Others feel like the only solution is withholding payment, but advisers and lobby groups have warned that this comes with risks. “If you get taken to court and you’re found in breach of lease, you’ll get crucified in legal costs,” says Sebastian O’Kelly, director of Leasehold Knowledge Partnership, which lobbies for leasehold reform.
One Peabody resident, who ceased paying service charge payments after noticing what they described as costs that were “quite grossly financially inaccurate” and “unfulfilled”, says Peabody got a county court judgment invoked against them. A sum of almost £10,000 on top of legal costs was demanded, according to a copy of the judgment, seen by the FT.
Some residents say speaking to the FT was the only way to hold Peabody to account with their initial faith in the housing association slowly worn down.
“It’s not just frustrating, it’s exhausting. As a resident, our voices are not heard. When we have a concern, it’s swept under the carpet,” says one, who has been dealing with mould, leaks and a cracked kitchen ceiling for a year.

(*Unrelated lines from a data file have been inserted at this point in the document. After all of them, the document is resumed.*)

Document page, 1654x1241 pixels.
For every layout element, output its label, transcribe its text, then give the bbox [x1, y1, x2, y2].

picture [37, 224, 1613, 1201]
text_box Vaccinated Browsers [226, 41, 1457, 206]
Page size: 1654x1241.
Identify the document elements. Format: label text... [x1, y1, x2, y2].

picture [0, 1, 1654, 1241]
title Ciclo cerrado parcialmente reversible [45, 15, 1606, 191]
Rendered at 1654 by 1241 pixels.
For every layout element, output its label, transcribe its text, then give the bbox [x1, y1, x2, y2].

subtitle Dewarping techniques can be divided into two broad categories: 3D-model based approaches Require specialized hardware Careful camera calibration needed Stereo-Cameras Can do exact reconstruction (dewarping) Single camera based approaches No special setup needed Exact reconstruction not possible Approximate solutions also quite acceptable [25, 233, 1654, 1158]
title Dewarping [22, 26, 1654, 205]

“We support action to encourage and make it easier for residents to raise issues with us,” Peabody said in a statement. “We are listening, and ensuring we identify every opportunity to make things right, learn lessons and improve our services.”
Improvements could not come soon enough for the Peabody residents who say their experiences have profoundly marked their lives.
Williams, the kung fu instructor, recently moved back into his Islington flat. Peabody said it arranged accommodation for Williams while his home was being repaired and had offered him further assistance.
But he says several repairs, including damage to windows and smoke detectors, have still not been completed, while his personal belongings have been damaged by contractors.
“No one wants to take responsibility,” says Williams. “When you ask for anything, they give you nothing.”